By the way, Shaw tried to ‘reform’ the English script, but he failed. He even devised a phonetic alphabet for English and published a version of his play ‘Pygmalion’ in that alphabet. I am not at all enthusiastic about ‘reforms’ in languages or scripts, simply because I don’t think they are practical in most cases. But you won’t be baffled by this fact if you knew that he was heavily interested in phonetics and knew and admired Henry Sweet, one of the greatest phoneticians after the great ancient Indian phoneticians (that is a fact: I am not being patriotic). The protagonist of ‘Pygmalion’ (’My Fair Lady’ on the silver screen) is loosely based on Sweet.

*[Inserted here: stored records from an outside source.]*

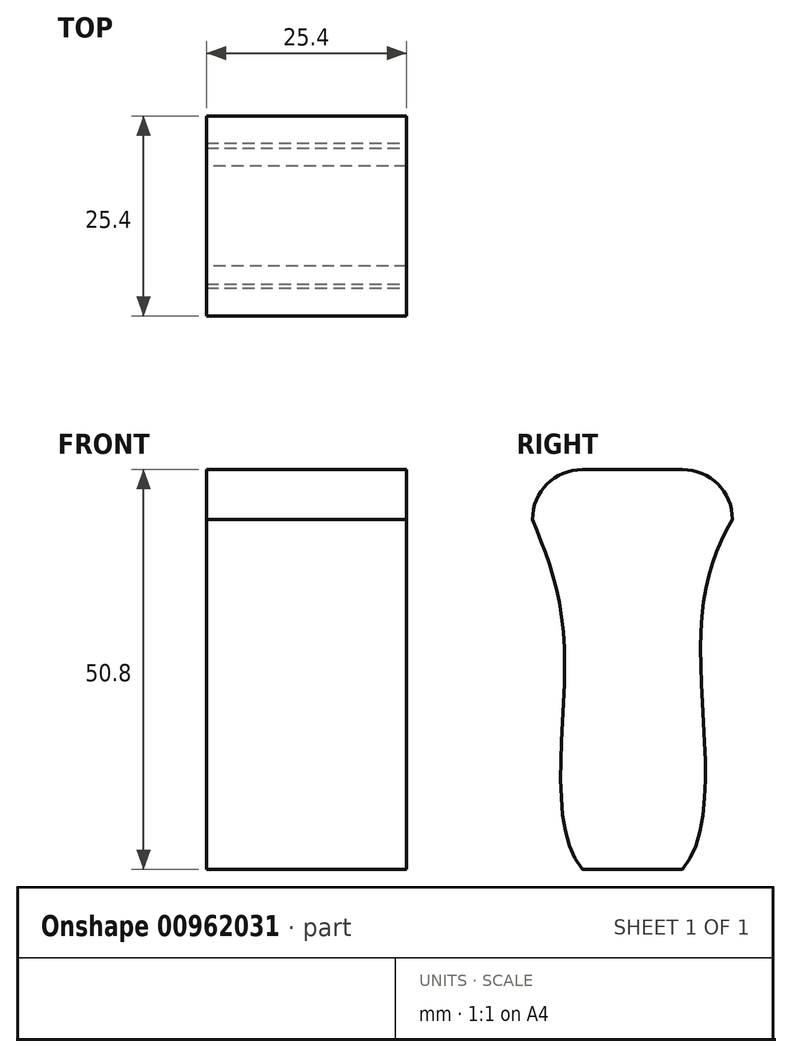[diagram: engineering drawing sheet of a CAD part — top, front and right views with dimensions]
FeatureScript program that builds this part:
annotation { "Feature Type Name" : "Feature", "Feature Type Description" : "" }
export const myFeature = defineFeature(function(context is Context, id is Id, definition is map)
    precondition{}
    {
        {
            var Q0;
            Q0=qCreatedBy(makeId("Right.planeOp"),FACE);
            var sketch = newSketch(context, id + "F0", { "sketchPlane" : qUnion([Q0])});
            skLineSegment(sketch, "E0.bottom", {"start": v(6.35, 0) * mm, "end": v(19.05, 0) * mm});
            skLineSegment(sketch, "E0.top", {"start": v(6.35, -50.8) * mm, "end": v(19.05, -50.8) * mm});
            skLineSegment(sketch, "E0.left", {"start": v(0, -6.35) * mm, "end": v(0, -44.45) * mm});
            skLineSegment(sketch, "E0.right", {"start": v(25.4, -6.35) * mm, "end": v(25.4, -44.45) * mm});
            skPoint(sketch, "E1.visualSharp", {"position": v(0, 0) * mm});
            skArc(sketch, "E1.filletArc", {"start": v(6.35, 0) * mm, "mid": v(1.86, -1.86) * mm, "end": v(0, -6.35) * mm});
            skPoint(sketch, "E2.visualSharp", {"position": v(25.4, 0) * mm});
            skArc(sketch, "E2.filletArc", {"start": v(25.4, -6.35) * mm, "mid": v(23.54, -1.86) * mm, "end": v(19.05, 0) * mm});
            skPoint(sketch, "E3.visualSharp", {"position": v(25.4, -50.8) * mm});
            skArc(sketch, "E3.filletArc", {"start": v(19.05, -50.8) * mm, "mid": v(23.54, -48.94) * mm, "end": v(25.4, -44.45) * mm});
            skPoint(sketch, "E4.visualSharp", {"position": v(0, -50.8) * mm});
            skArc(sketch, "E4.filletArc", {"start": v(0, -44.45) * mm, "mid": v(1.86, -48.94) * mm, "end": v(6.35, -50.8) * mm});
            skFitSpline(sketch, "E5", {"points": [v(25.4, -6.35) * mm, v(21.34, -22.86) * mm, v(19.05, -50.8) * mm, v(6.35, -50.8) * mm, v(4.06, -22.86) * mm, v(0, -6.35) * mm], "startDerivative": vector(-42.54, -71.7) * mm, "endDerivative": vector(-29.56, 74.6) * mm});
            skSolve(sketch);
        }
        {
            var Q0;
            Q0=makeQuery(id+"F0.imprint","IMPRINT",FACE,{"disambiguationData":[TD([[makeQuery(id+"F0.imprint","IMPRINT",EDGE,{"derivedFrom":sQuery(id+"F0.wireOp",EDGE,"E0.bottom")}),-1.0]])]});
            extrude(context, id + "F1", {"entities" : qUnion([Q0]), "depth" : 25.4 * mm, "offsetDistance" : 25.4 * mm});
        }
    });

Years ago I had read a book called ‘More than Words can Say’. The writer of that book had called Shaw a crackpot. He didn’t give any particular reason. But my guess is that he said this because he too was one of the linguistic patriots, the kind who devised English language tests for aspiring immigrants to the USA in early 20th century and decreed that those who didn’t know English were inferior human beings. I wonder where the above reviewer is situated with respect to those linguistic patriots.

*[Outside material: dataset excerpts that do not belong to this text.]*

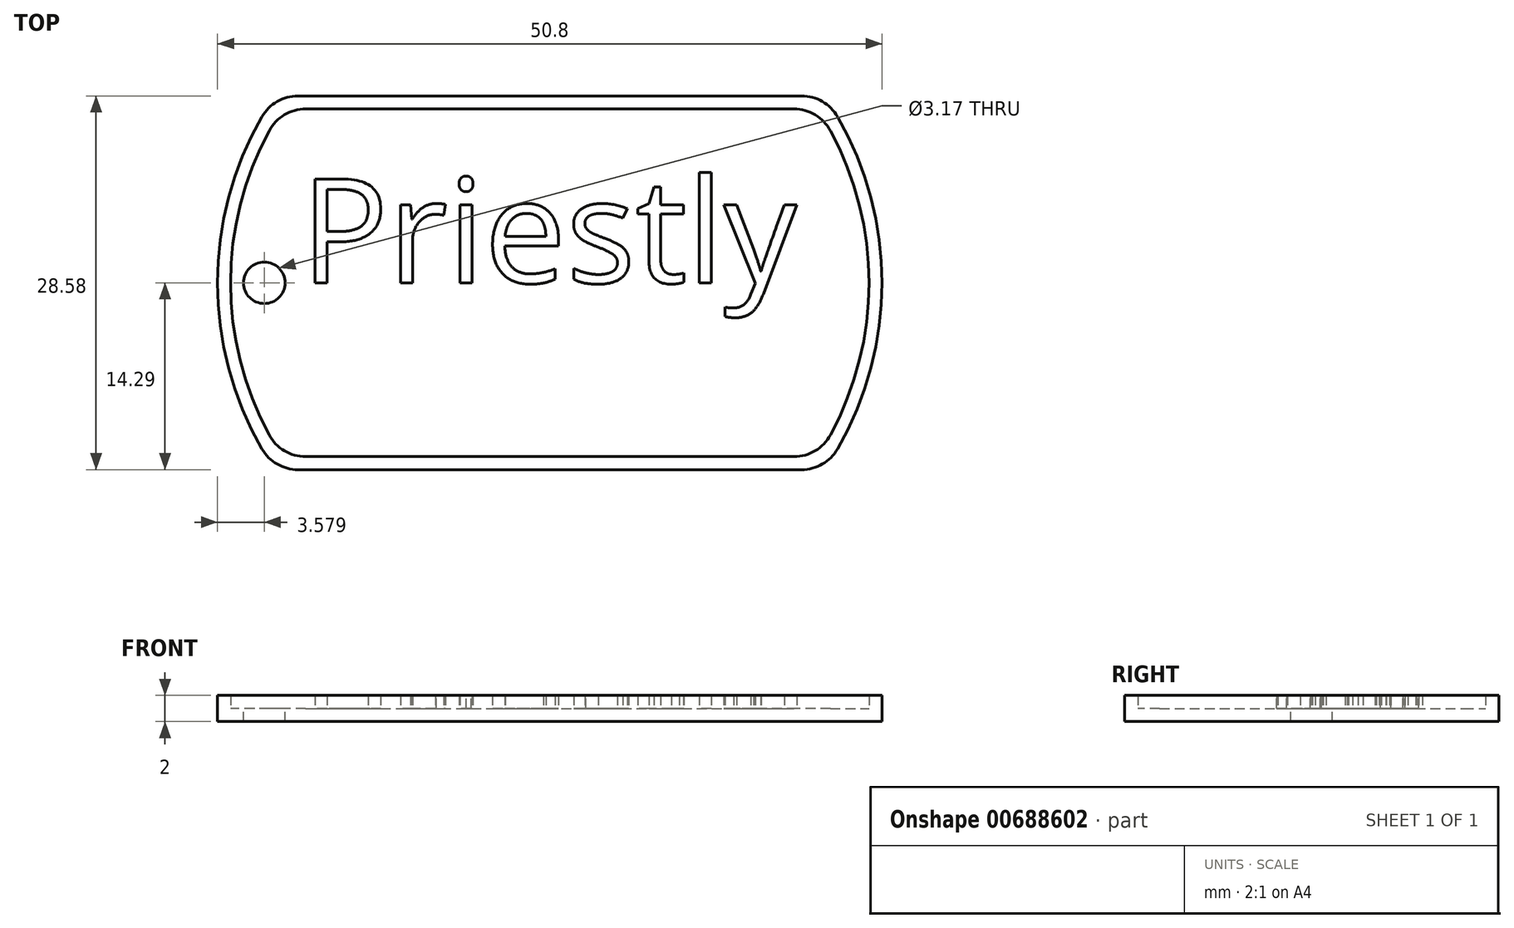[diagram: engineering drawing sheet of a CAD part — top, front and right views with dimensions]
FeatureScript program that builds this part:
annotation { "Feature Type Name" : "Feature", "Feature Type Description" : "" }
export const myFeature = defineFeature(function(context is Context, id is Id, definition is map)
    precondition{}
    {
        {
            var Q0;
            Q0=qCreatedBy(makeId("Top.planeOp"),FACE);
            var sketch = newSketch(context, id + "F0", { "sketchPlane" : qUnion([Q0])});
            skArc(sketch, "E0", {"start": v(-22, 12.7) * mm, "mid": v(-25.4, 0) * mm, "end": v(-22, -12.7) * mm});
            skLineSegment(sketch, "E1.top", {"start": v(-19.25, -14.29) * mm, "end": v(19.25, -14.29) * mm});
            skArc(sketch, "E2.trimOffspring", {"start": v(22, -12.7) * mm, "mid": v(25.4, 0) * mm, "end": v(22, 12.7) * mm});
            skLineSegment(sketch, "E3", {"start": v(-19.25, 14.29) * mm, "end": v(19.25, 14.29) * mm});
            skPoint(sketch, "E4.visualSharp", {"position": v(-21, 14.29) * mm});
            skArc(sketch, "E4.filletArc", {"start": v(-19.25, 14.29) * mm, "mid": v(-20.83, 13.86) * mm, "end": v(-22, 12.7) * mm});
            skPoint(sketch, "E5.visualSharp", {"position": v(21, 14.29) * mm});
            skArc(sketch, "E5.filletArc", {"start": v(22, 12.7) * mm, "mid": v(20.83, 13.86) * mm, "end": v(19.25, 14.29) * mm});
            skPoint(sketch, "E6.visualSharp", {"position": v(21, -14.29) * mm});
            skArc(sketch, "E6.filletArc", {"start": v(19.25, -14.29) * mm, "mid": v(20.83, -13.86) * mm, "end": v(22, -12.7) * mm});
            skPoint(sketch, "E7.visualSharp", {"position": v(-21, -14.29) * mm});
            skArc(sketch, "E7.filletArc", {"start": v(-22, -12.7) * mm, "mid": v(-20.83, -13.86) * mm, "end": v(-19.25, -14.29) * mm});
            skSolve(sketch);
        }
        {
            var Q0;
            Q0=makeQuery(id+"F0.imprint","IMPRINT",FACE,{"disambiguationData":[TD([[makeQuery(id+"F0.imprint","IMPRINT",EDGE,{"derivedFrom":sQuery(id+"F0.wireOp",EDGE,"E0")}),1.0]])]});
            extrude(context, id + "F1", {"entities" : qUnion([Q0]), "depth" : 1 * mm, "offsetDistance" : 25.4 * mm});
        }
        {
            var Q0;
            Q0=makeQuery(id+"F1.opExtrude","CAP_FACE",FACE,{"disambiguationData":[OSD([sQuery(id+"F0.wireOp",EDGE,"E0"),sQuery(id+"F0.wireOp",EDGE,"E1.top"),sQuery(id+"F0.wireOp",EDGE,"E2.trimOffspring"),sQuery(id+"F0.wireOp",EDGE,"E3"),sQuery(id+"F0.wireOp",EDGE,"E4.filletArc"),sQuery(id+"F0.wireOp",EDGE,"E5.filletArc"),sQuery(id+"F0.wireOp",EDGE,"E6.filletArc"),sQuery(id+"F0.wireOp",EDGE,"E7.filletArc")])],"isStart":false});
            var sketch = newSketch(context, id + "F2", { "sketchPlane" : qUnion([Q0])});
            skLineSegment(sketch, "E8.0", {"start": v(-18.66, 13.29) * mm, "end": v(18.66, 13.29) * mm});
            skArc(sketch, "E8.1", {"start": v(-21.45, 11.63) * mm, "mid": v(-24.4, 0) * mm, "end": v(-21.45, -11.63) * mm});
            skLineSegment(sketch, "E8.2", {"start": v(-18.66, -13.29) * mm, "end": v(18.66, -13.29) * mm});
            skArc(sketch, "E8.3", {"start": v(21.45, -11.63) * mm, "mid": v(24.4, 0) * mm, "end": v(21.45, 11.63) * mm});
            skPoint(sketch, "E9.visualSharp", {"position": v(-20.46, 13.29) * mm});
            skArc(sketch, "E9.filletArc", {"start": v(-18.66, 13.29) * mm, "mid": v(-20.29, 12.84) * mm, "end": v(-21.45, 11.63) * mm});
            skPoint(sketch, "E10.visualSharp", {"position": v(20.46, 13.29) * mm});
            skArc(sketch, "E10.filletArc", {"start": v(21.45, 11.63) * mm, "mid": v(20.29, 12.84) * mm, "end": v(18.66, 13.29) * mm});
            skPoint(sketch, "E11.visualSharp", {"position": v(20.46, -13.29) * mm});
            skArc(sketch, "E11.filletArc", {"start": v(18.66, -13.29) * mm, "mid": v(20.29, -12.84) * mm, "end": v(21.45, -11.63) * mm});
            skPoint(sketch, "E12.visualSharp", {"position": v(-20.46, -13.29) * mm});
            skArc(sketch, "E12.filletArc", {"start": v(-21.45, -11.63) * mm, "mid": v(-20.29, -12.84) * mm, "end": v(-18.66, -13.29) * mm});
            skLineSegment(sketch, "E13.0", {"start": v(-19.25, 14.29) * mm, "end": v(19.25, 14.29) * mm});
            skArc(sketch, "E13.1", {"start": v(-22, 12.7) * mm, "mid": v(-25.4, 0) * mm, "end": v(-22, -12.7) * mm});
            skLineSegment(sketch, "E13.2", {"start": v(-19.25, -14.29) * mm, "end": v(19.25, -14.29) * mm});
            skArc(sketch, "E13.3", {"start": v(22, -12.7) * mm, "mid": v(25.4, 0) * mm, "end": v(22, 12.7) * mm});
            skPoint(sketch, "E14.visualSharp", {"position": v(-21, -14.29) * mm});
            skArc(sketch, "E14.filletArc", {"start": v(-22, -12.7) * mm, "mid": v(-20.83, -13.86) * mm, "end": v(-19.25, -14.29) * mm});
            skPoint(sketch, "E15.visualSharp", {"position": v(21, -14.29) * mm});
            skArc(sketch, "E15.filletArc", {"start": v(19.25, -14.29) * mm, "mid": v(20.83, -13.86) * mm, "end": v(22, -12.7) * mm});
            skPoint(sketch, "E16.visualSharp", {"position": v(21, 14.29) * mm});
            skArc(sketch, "E16.filletArc", {"start": v(22, 12.7) * mm, "mid": v(20.83, 13.86) * mm, "end": v(19.25, 14.29) * mm});
            skPoint(sketch, "E17.visualSharp", {"position": v(-21, 14.29) * mm});
            skArc(sketch, "E17.filletArc", {"start": v(-19.25, 14.29) * mm, "mid": v(-20.83, 13.86) * mm, "end": v(-22, 12.7) * mm});
            skSolve(sketch);
        }
        {
            var Q0;
            Q0=makeQuery(id+"F2.imprint","IMPRINT",FACE,{"disambiguationData":[TD([[makeQuery(id+"F2.imprint","IMPRINT",EDGE,{"derivedFrom":sQuery(id+"F2.wireOp",EDGE,"E8.0")}),1.0]])]});
            extrude(context, id + "F3", {"entities" : qUnion([Q0]), "operationType" : NewBodyOperationType.ADD, "depth" : 1 * mm, "offsetDistance" : 25.4 * mm});
        }
        {
            var Q0;
            Q0=makeQuery(id+"F1.opExtrude","CAP_FACE",FACE,{"disambiguationData":[OSD([sQuery(id+"F0.wireOp",EDGE,"E0"),sQuery(id+"F0.wireOp",EDGE,"E1.top"),sQuery(id+"F0.wireOp",EDGE,"E2.trimOffspring"),sQuery(id+"F0.wireOp",EDGE,"E3"),sQuery(id+"F0.wireOp",EDGE,"E4.filletArc"),sQuery(id+"F0.wireOp",EDGE,"E5.filletArc"),sQuery(id+"F0.wireOp",EDGE,"E6.filletArc"),sQuery(id+"F0.wireOp",EDGE,"E7.filletArc")])],"isStart":false});
            var sketch = newSketch(context, id + "F4", { "sketchPlane" : qUnion([Q0])});
            skCircle(sketch, "E18", {"center": v(-21.82, 0) * mm, "radius": 1.59 * mm});
            skSolve(sketch);
        }
        {
            var Q0;
            Q0=makeQuery(id+"F4.imprint","IMPRINT",FACE,{"disambiguationData":[TD([[makeQuery(id+"F4.imprint","IMPRINT",EDGE,{"derivedFrom":sQuery(id+"F4.wireOp",EDGE,"E18")}),1.0]])]});
            extrude(context, id + "F5", {"entities" : qUnion([Q0]), "operationType" : NewBodyOperationType.REMOVE, "oppositeDirection" : true, "depth" : 1 * mm, "offsetDistance" : 25.4 * mm});
        }
        {
            var Q0;
            Q0=makeQuery(id+"F1.opExtrude","CAP_FACE",FACE,{"disambiguationData":[OSD([sQuery(id+"F0.wireOp",EDGE,"E0"),sQuery(id+"F0.wireOp",EDGE,"E1.top"),sQuery(id+"F0.wireOp",EDGE,"E2.trimOffspring"),sQuery(id+"F0.wireOp",EDGE,"E3"),sQuery(id+"F0.wireOp",EDGE,"E4.filletArc"),sQuery(id+"F0.wireOp",EDGE,"E5.filletArc"),sQuery(id+"F0.wireOp",EDGE,"E6.filletArc"),sQuery(id+"F0.wireOp",EDGE,"E7.filletArc")])],"isStart":false});
            var sketch = newSketch(context, id + "F6", { "sketchPlane" : qUnion([Q0])});
            skText(sketch, "E19", { "text": "Priestly", "fontName": "OpenSans-Regular.ttf"});
            const initialGuessF6  = {"E19": [-0.01905, 0, 1, 0, 0.00801]};
            skSetInitialGuess(sketch, initialGuessF6);
            skSolve(sketch);
        }
        {
            var Q0;
            Q0 = qSketchRegion(id + "F6", true);
            extrude(context, id + "F7", {"entities" : qUnion([Q0]), "operationType" : NewBodyOperationType.ADD, "depth" : 1 * mm, "offsetDistance" : 25.4 * mm});
        }
    });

Just for the record, there is a claim that the ‘ghoti’ example actually came originally from some other spelling reformer, not from Shaw. I don’t think that affects what I have said above.

November 10, 2007

A Joycean Blasphemy

I wrote:

I am buried, right now. Under deadlines.

That was just a bit Joycean.

This one is more Joycean:

I am buried. Right. Now. And-er dead. Lines.

(Actually, there is also a touch of Arundhati Roy here.)

I can’t help imagining how a sub-ed would react to this: coming from a nobody. Not even a native speaker of the Global Language.

Blasphemy!

(The rant and the rave are yet to follow. They will come. I promise.)